Passage>
A History of Western Philosophy

Home > Nonfiction > A History of Western Philosophy > Page 34
A History of Western Philosophy Page 34

by Bertrand Russell


  Much more important historically (though not philosophically) than the earlier Stoics were the three who were connected with Rome: Seneca, Epictetus, and Marcus Aurelius—a minister, a slave, and an emperor, respectively.

  Seneca (ca. 3 B.C. to A.D. 65) was a Spaniard, whose father was a cultivated man living in Rome. Seneca adopted a political career, and was being moderately successful when he was banished to Corsica (A.D. 41) by the Emperor Claudius, because he had incurred the enmity of the Empress Messalina. Claudius’s second wife Agrippina recalled Seneca from exile in A.D. 48, and appointed him tutor to her son, aged eleven. Seneca was less fortunate than Aristotle in his pupil, who was the Emperor Nero. Although, as a Stoic, Seneca officially despised riches, he amassed a huge fortune, amounting, it was said, to three hundred million sesterces (about twelve million dollars). Much of this he acquired by lending money in Britain; according to Dio, the excessive rates of interest that he exacted were among the causes of revolt in that country. The heroic Queen Boadicea, if this is true, was heading a rebellion against capitalism as represented by the philosophic apostle of austerity.

Collected material>
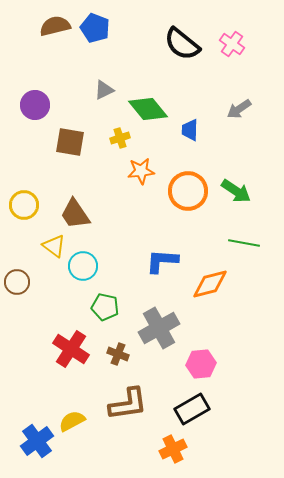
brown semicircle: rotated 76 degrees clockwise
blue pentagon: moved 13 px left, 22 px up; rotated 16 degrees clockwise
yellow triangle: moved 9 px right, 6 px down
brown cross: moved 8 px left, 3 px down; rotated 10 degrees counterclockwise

Task objective>
Answer these questions using the passage on Seneca:
1. Which three Stoics does it name as connected with Rome?
2. To what place was Seneca banished, and in what year?
3. Who recalled him from exile?
The data comes from a separate source unrelated to the text.

Result for this task>
1. Seneca, Epictetus, and Marcus Aurelius.
2. Corsica, in A.D. 41.
3. Agrippina, the second wife of Claudius.